The final output: a single 95MB JPEG at 19,968 x 16,128 pixels. Pillow needs MAX_IMAGE_PIXELS = None to avoid its decompression bomb protection, which kicks in at ~179 million pixels. Ours is nearly double that.

Three resolutions

One 95MB image is too heavy to load by default, so I created three versions for PZCC:

Resolution Dimensions Size
Medium 4,992 x 4,032 1.7MB
High 9,984 x 8,064 8.1MB
Full 19,968 x 16,128 95MB

Medium and High are just ImageMagick downscales of the full version. PZCC defaults to Medium and lets you pick the others from a dropdown. The full version takes a moment to load, but once it does, you can zoom into individual buildings.

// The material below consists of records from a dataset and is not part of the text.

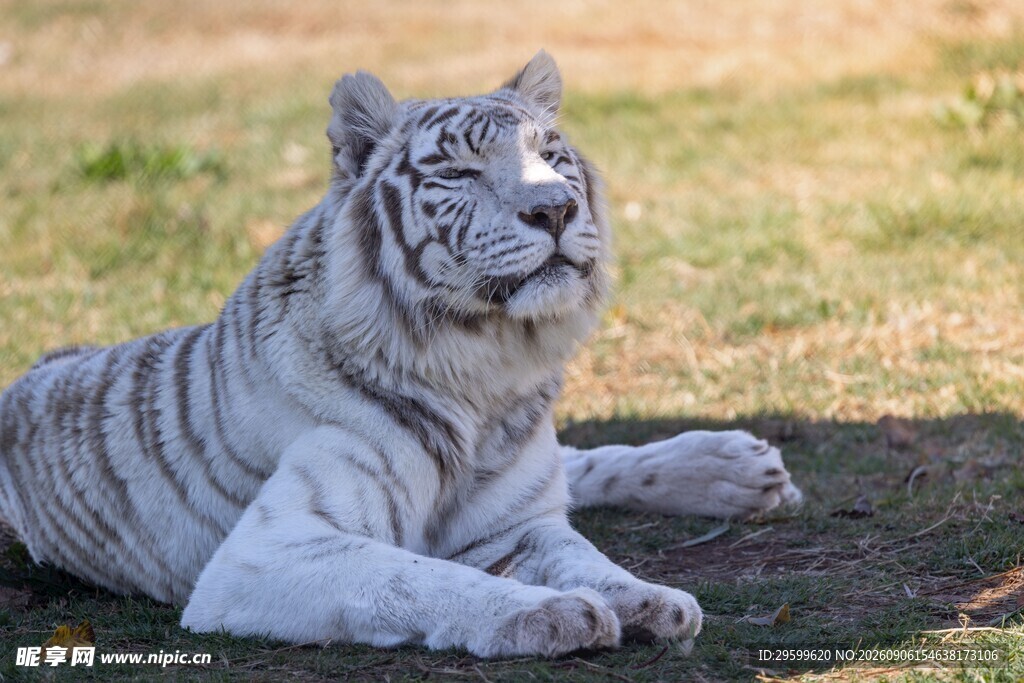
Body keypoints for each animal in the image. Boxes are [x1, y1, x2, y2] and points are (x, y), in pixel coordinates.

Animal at [0, 52, 801, 658]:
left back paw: (740, 470)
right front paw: (551, 613)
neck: (487, 373)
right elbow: (412, 576)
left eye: (551, 157)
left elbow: (585, 555)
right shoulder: (265, 552)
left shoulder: (521, 521)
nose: (555, 209)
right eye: (460, 173)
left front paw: (651, 599)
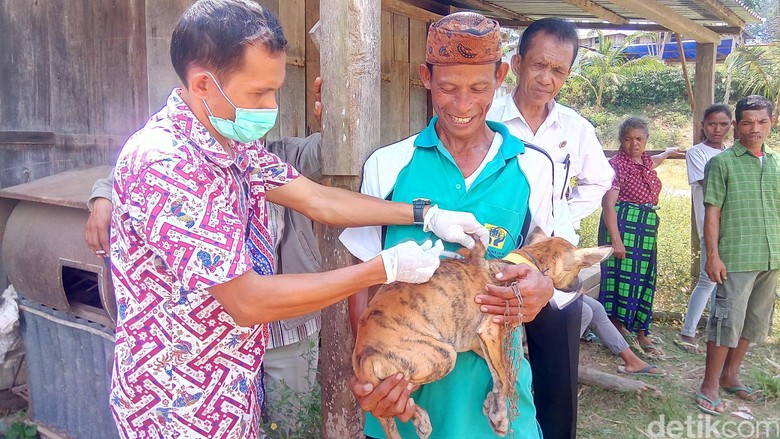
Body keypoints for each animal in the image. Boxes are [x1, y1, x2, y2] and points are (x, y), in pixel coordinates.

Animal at [354, 232, 616, 438]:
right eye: (580, 268)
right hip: (443, 355)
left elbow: (503, 374)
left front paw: (493, 403)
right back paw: (420, 418)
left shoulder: (481, 340)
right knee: (394, 398)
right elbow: (507, 378)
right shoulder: (490, 329)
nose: (579, 290)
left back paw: (417, 417)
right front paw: (500, 415)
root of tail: (362, 356)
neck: (519, 264)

The scraper also supports fetching lower DZI levels directly with --level, which gives you the downscaled version without needing ImageMagick. But since I already had the full image, a quick convert -resize 50% was simpler.

Running it

cd scraper/
pip install Pillow
python fetch_map.py -o ../src/map_full.jpg

That is it. The map can be seen on the live pzcc site now (although its very heavy).

In the end what I’m doing is unsophisticated but simpler, what b42map.com has is the exact solution for this kind of massive-image issue.